Points taken. I do likes to fool about with words. Although I kept typing meaningless instead of meaninglessness.

I hadn’t thought about how Krauss’s crowd are akin to modern economists but it sounds like they vacation on the same cruise line. I do however think Krauss is relevant as an extreme example of opposition against the importance of narratives. It’s rather confounding for me when highly intelligent individuals are simultaneously oblivious to mundane truths about the role which narrative performs in human societies. My densely worded description of Kraussism hopefully reads as rather absurd because I think his suggestion about embracing meaninglessness is largely the same.

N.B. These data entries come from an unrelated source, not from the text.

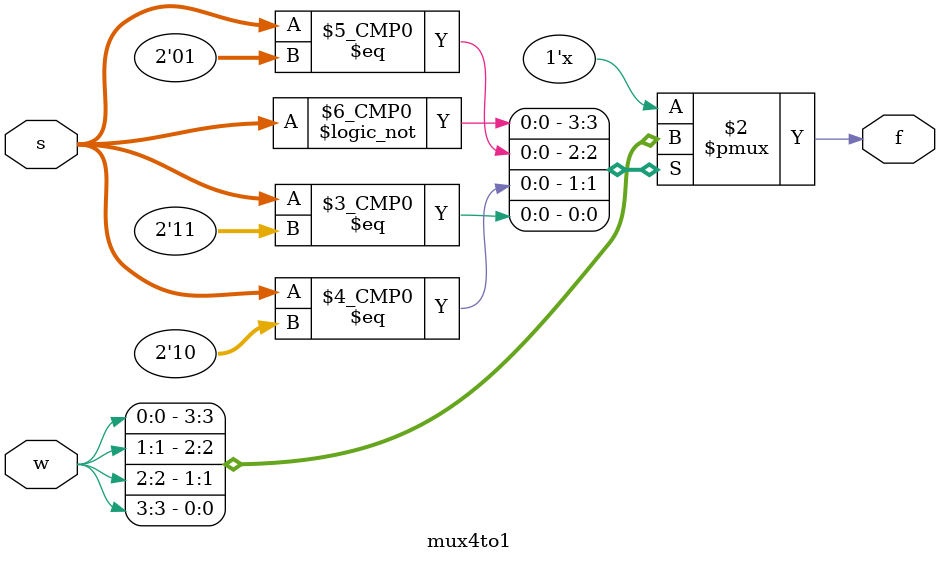
<source format=v>
module mux4to1(w,s,f);

input [3:0]w;
input [1:0]s;
output reg f;

always @(w,s)
	case(s)
		0: f=w[0];
		1: f=w[1];
		2: f=w[2];
		3: f=w[3];
		default: f=1'bx;
	endcase
endmodule
</source>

To be clear, I don’t actually disregard the grand argument he makes about how insignificant humankind is against the immensity of the universe or the non-negotiable limits of nature. But it’s still such an ill-suited and useless suggestion to put forward in this moment of history. It sounded to my ears like Krauss just wanted to bypass our narrative hurdles because that’s what he does. Yet as John states, “we abhor a narrative vacuum” and very few would find Kraussism to be of any help in their lives. Neither would it help to combat the powerful narratives of “fear and loathing” that John also writes of. Maybe we can give it another look after each of us is given few spare decades to ponder the cosmos.

In the end, the guy was rather ungracious in communicating his ideas during the Rogan interview. Lousy advice that didn’t persuade. By contrast, Neil deGrasse Tyson knows how to work an audience and speak persuasively.